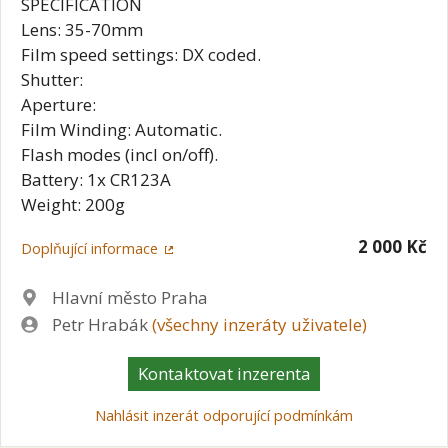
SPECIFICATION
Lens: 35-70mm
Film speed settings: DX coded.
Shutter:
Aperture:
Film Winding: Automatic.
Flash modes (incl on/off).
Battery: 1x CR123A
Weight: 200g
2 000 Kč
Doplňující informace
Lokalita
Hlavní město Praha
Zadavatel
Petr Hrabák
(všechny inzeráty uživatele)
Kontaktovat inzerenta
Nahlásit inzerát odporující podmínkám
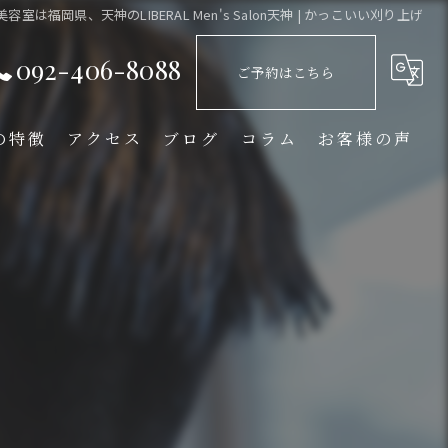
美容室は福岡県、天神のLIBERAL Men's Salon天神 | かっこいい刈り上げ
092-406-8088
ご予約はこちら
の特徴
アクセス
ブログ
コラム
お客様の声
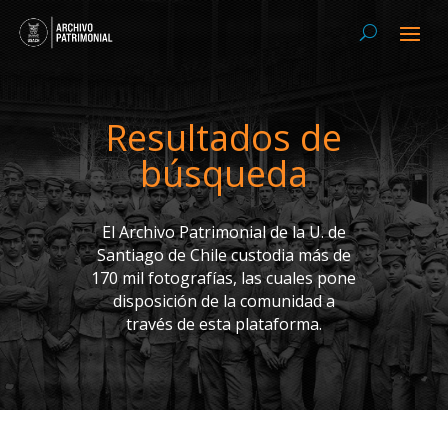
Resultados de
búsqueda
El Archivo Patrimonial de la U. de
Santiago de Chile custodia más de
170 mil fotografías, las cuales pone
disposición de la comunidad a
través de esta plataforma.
+ + + + +
### Prompt
Reproduce every record in full. Leave out the images.

### Answer for the task
SPECIFICATION
Lens: 35-70mm
Film speed settings: DX coded.
Shutter:
Aperture:
Film Winding: Automatic.
Flash modes (incl on/off).
Battery: 1x CR123A
Weight: 200g
2 000 Kč
Doplňující informace
Lokalita
Hlavní město Praha
Zadavatel
Petr Hrabák
(všechny inzeráty uživatele)
Kontaktovat inzerenta
Nahlásit inzerát odporující podmínkám
美容室は福岡県、天神のLIBERAL Men's Salon天神 | かっこいい刈り上げ
092-406-8088
ご予約はこちら
の特徴
アクセス
ブログ
コラム
お客様の声
Resultados de
búsqueda
El Archivo Patrimonial de la U. de
Santiago de Chile custodia más de
170 mil fotografías, las cuales pone
disposición de la comunidad a
través de esta plataforma.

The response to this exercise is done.